The authors wrote: “While headline figures on the health impact of air pollution focus on the equivalent number of premature deaths, the wider impacts are hiding in plain sight in the contribution of air pollution to the burden of chronic diseases.
“These affect our quality of life and have a large cost to society through additional health and social care costs, as well our ability to learn, work and contribute to society.”
They added: “Perhaps, the most important new finding is evidence related to both the impact of air pollution on brain health, including mental health and dementia, and early life impacts that could lead to future health burdens within the population. Both represent significant, but currently unquantified costs to society and the economy.”
Ella Adoo-Kissi-Debrah was the first person to have air pollution listed as a cause of death for an individual person in the UK. She died in 2013 at the age of nine after suffering an asthma attack brought on by inhaling traffic fumes.
Public Health England estimated that up to 43,000 people a year are dying in the UK because of air pollution and it could cost the country as much as £18.6 billion by 2035 unless action is taken.

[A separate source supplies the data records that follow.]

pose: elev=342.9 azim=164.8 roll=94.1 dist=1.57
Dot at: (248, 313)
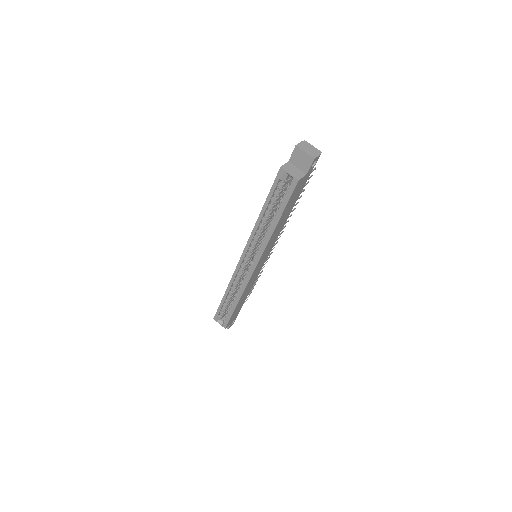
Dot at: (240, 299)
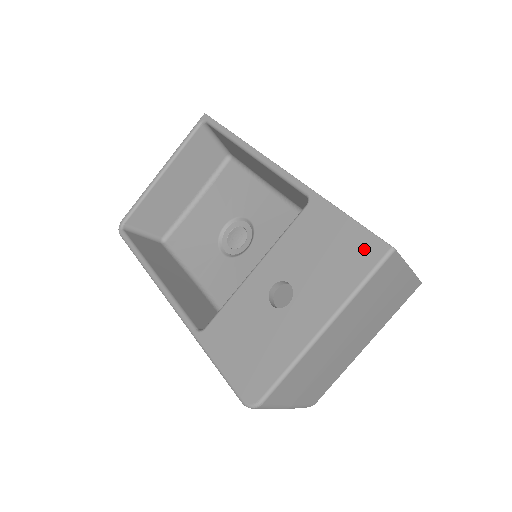
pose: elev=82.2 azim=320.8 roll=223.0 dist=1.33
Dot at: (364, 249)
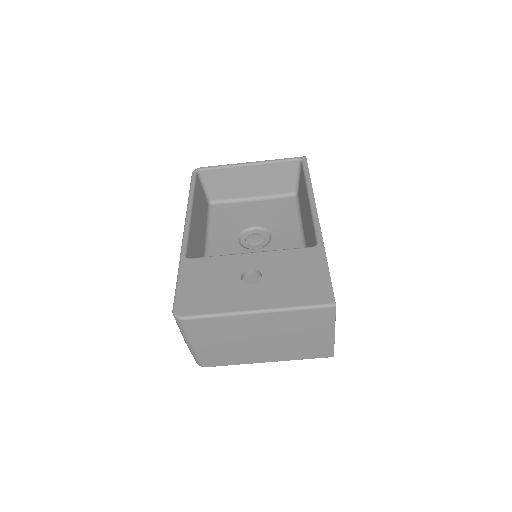
Dot at: (320, 292)
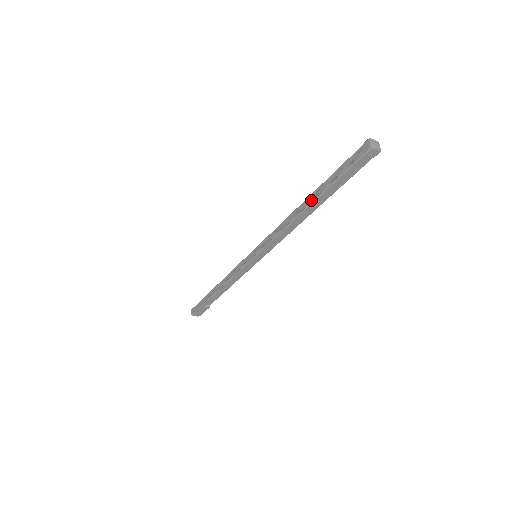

The authors of the current research said there should be policies aimed at “reducing the accumulating harm from air pollution and the health degradation”.
They added that there should also be policies in place to protect people “who have become vulnerable to current pollution concentrations.”
The work was commissioned by the Greater London Authority and drew heavily on findings from the World Health Organisation, the UK Committee on the Medical Effects of Air Pollution, the Royal College of Physicians, the Health Effects Institute, and the International Agency for Research on Cancer.